Humam Motion Synthesis in 3D
Introduction
Data-driven modeling of human motions is ubiquitous in computer graphics and computer vision applications, such as synthesizing realistic motions [Shum et al. CAVW2014, Shum et al. CASA2013] or recognizing actions. Recent research has shown that such problems can be approached by learning a natural motion manifold using deep learning on a large amount data, to address the shortcomings of traditional data-driven approaches. However, previous deep learning methods can be sub-optimal for two reasons. First, the skeletal information has not been fully utilized for feature extraction. Second, motion is time-series data with strong multi-modal temporal correlations between frames. In this project, we propose a new deep network called Spatio-temporal Recurrent Neural Network (STRNN) [He et al. IEEE TVCG2021] to tackle these challenges by creating a natural motion manifold that is versatile for many applications. The network has a new spatial component for feature extraction. It is also equipped with a new batch prediction model that predicts a large number of frames at once, such that long-term temporally-based objective functions can be employed to correctly learn the motion multi-modality and variances. With our system, long-duration motions can be predicted/synthesized using an open-loop setup where the motion retains the dynamics accurately.

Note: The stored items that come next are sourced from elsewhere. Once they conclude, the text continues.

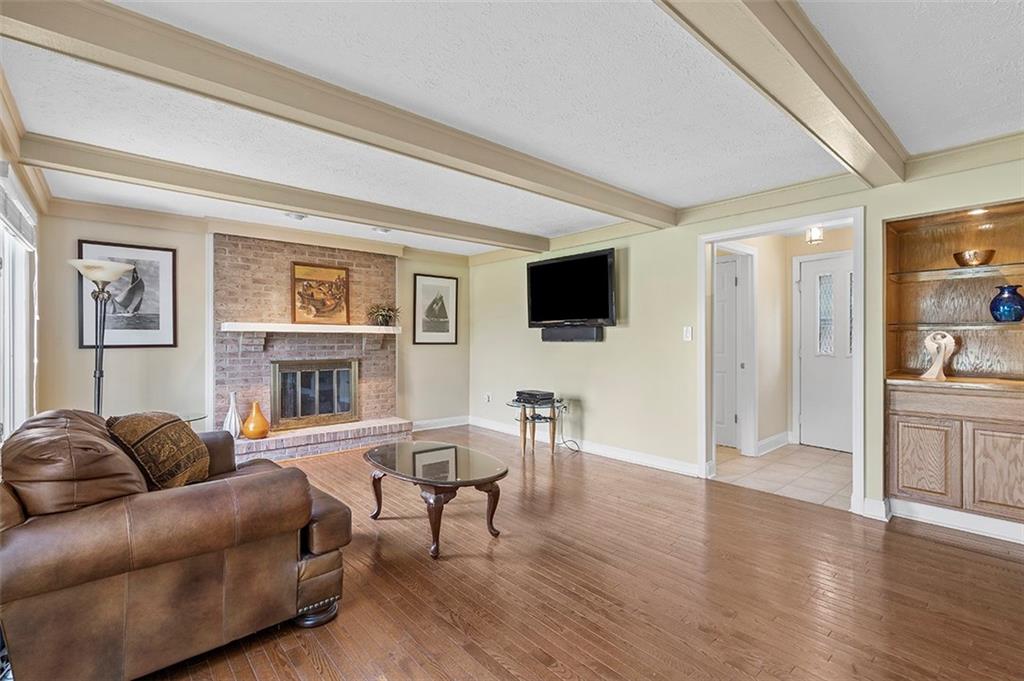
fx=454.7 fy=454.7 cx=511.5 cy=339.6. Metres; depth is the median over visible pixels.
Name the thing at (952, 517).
baseboard
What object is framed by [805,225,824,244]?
hallway ceiling light
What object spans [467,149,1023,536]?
right wall
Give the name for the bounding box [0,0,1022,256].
ceiling
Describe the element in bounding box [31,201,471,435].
back wall
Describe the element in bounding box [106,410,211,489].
throw pillow
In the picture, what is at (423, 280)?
framed picture
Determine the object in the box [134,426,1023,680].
wood floor
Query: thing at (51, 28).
ceiling beam
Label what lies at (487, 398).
wall socket
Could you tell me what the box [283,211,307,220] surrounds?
ceiling light
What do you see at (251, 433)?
orange vase
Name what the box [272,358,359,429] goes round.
fireplace door
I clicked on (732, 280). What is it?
hallway door
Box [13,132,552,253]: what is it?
ceiling beam
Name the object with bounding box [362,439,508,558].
coffee table
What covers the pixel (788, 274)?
hallway wall
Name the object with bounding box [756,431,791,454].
baseboard
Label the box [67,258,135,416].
floor lamp
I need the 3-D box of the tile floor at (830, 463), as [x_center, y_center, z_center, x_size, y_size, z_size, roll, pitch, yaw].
[2.634,1.220,4.382,1.898,0.094,1.877,0,0,-41]
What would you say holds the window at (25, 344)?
in the left wall at (1, 153)
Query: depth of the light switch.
3.99 m
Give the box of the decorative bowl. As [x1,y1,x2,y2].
[952,248,995,266]
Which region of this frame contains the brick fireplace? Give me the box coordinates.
[210,234,410,461]
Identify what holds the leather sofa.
on the wood floor at (317, 463)
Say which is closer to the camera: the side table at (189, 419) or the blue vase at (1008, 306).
the blue vase at (1008, 306)
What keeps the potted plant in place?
on the mantel shelf at (365, 328)
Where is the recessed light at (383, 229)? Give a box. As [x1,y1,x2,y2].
[371,225,391,233]
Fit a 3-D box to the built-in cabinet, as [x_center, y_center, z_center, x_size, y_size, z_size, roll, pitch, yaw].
[2.906,0.146,2.800,0.455,1.925,0.975,0,0,-41]
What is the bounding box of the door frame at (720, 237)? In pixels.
[697,207,865,516]
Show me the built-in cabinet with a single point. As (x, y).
(922, 461)
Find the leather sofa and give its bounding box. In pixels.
[0,408,353,680]
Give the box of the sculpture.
[921,331,956,380]
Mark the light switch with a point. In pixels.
(686, 332)
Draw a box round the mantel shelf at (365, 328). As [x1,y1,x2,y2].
[221,322,399,333]
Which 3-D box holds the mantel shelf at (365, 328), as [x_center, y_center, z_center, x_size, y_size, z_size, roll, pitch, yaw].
[-2.045,-0.111,4.879,1.777,0.085,0.229,0,0,-41]
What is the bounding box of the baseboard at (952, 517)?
[880,497,1023,543]
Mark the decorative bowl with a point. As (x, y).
(960, 257)
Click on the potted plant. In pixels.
(381, 314)
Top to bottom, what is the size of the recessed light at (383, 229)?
0.053 m
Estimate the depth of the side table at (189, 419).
3.84 m
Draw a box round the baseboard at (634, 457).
[465,415,700,476]
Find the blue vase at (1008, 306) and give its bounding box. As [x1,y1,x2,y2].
[989,284,1023,321]
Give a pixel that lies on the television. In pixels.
(544, 267)
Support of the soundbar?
attached to the right wall at (626, 332)
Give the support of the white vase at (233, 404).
on the brick fireplace
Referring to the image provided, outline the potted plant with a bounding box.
[366,303,399,326]
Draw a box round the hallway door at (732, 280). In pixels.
[713,254,740,448]
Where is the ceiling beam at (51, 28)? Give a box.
[1,0,664,230]
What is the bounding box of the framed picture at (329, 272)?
[292,261,350,325]
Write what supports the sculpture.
on the built-in cabinet
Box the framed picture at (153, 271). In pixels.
[77,240,177,348]
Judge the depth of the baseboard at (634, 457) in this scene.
4.64 m
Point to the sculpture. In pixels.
(942, 352)
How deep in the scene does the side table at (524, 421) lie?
4.69 m
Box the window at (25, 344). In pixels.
[0,176,37,438]
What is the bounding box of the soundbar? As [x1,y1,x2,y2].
[540,325,604,342]
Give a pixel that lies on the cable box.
(544, 394)
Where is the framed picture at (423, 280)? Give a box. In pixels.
[412,273,457,345]
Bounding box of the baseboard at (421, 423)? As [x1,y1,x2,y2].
[410,415,469,430]
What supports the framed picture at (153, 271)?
attached to the back wall at (89, 229)
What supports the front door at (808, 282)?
in the hallway wall at (788, 274)
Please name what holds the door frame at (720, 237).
attached to the right wall at (626, 332)
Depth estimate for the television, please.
4.78 m
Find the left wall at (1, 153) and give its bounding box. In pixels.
[0,74,44,439]
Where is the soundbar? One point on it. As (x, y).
(554, 334)
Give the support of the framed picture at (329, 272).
on the mantel shelf at (365, 328)
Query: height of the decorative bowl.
0.093 m
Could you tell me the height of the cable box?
0.084 m
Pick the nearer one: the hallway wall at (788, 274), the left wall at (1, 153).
the left wall at (1, 153)
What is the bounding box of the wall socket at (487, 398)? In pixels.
[484,392,491,402]
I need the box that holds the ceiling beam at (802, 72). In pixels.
[655,0,909,190]
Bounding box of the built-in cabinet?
[885,201,1023,530]
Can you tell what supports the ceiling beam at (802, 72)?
attached to the ceiling at (680, 199)
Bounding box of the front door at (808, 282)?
[798,251,851,452]
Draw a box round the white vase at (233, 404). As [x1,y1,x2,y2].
[222,391,241,437]
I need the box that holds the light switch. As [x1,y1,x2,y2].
[682,326,692,340]
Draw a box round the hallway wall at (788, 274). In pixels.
[716,226,855,455]
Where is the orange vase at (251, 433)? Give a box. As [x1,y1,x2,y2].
[241,401,269,439]
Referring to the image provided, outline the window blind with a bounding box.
[0,176,36,248]
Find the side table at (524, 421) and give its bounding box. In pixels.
[505,398,566,456]
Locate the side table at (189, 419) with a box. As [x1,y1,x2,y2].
[179,412,208,424]
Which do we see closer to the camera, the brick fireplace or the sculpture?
the sculpture
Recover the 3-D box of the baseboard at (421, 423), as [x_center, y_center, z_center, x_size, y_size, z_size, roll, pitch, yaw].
[-1.083,1.110,5.957,1.287,0.118,0.017,0,0,-41]
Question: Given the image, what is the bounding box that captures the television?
[526,247,617,329]
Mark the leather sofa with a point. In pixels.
(95, 525)
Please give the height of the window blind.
0.263 m
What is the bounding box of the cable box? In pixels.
[515,389,554,404]
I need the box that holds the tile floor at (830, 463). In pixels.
[712,442,853,509]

We further present a novel diffusion convolutional recurrent predictor for spatial and temporal movement forecasting, with multi-step random walks traversing bidirectionally along an adaptive graph to model interdependency among body joints. In the temporal domain, existing methods rely on a single forward predictor with the produced motion deflecting to the drift route, which leads to error accumulations over time. We propose to supplement the forward predictor with a forward discriminator to alleviate such motion drift in the long term under adversarial training. The solution is further enhanced by a backward predictor and a backward discriminator to effectively reduce the error, such that the system can also look into the past to improve the prediction at early frames. The two-way spatial diffusion convolutions and two-way temporal predictors together form a quadruple network (Q-DCRN) [Men et al. IEEE TCSVT2021]. Furthermore, we train our framework by modeling the velocity from observed motion dynamics instead of static poses to predict future movements that effectively reduces the discontinuity problem at early prediction.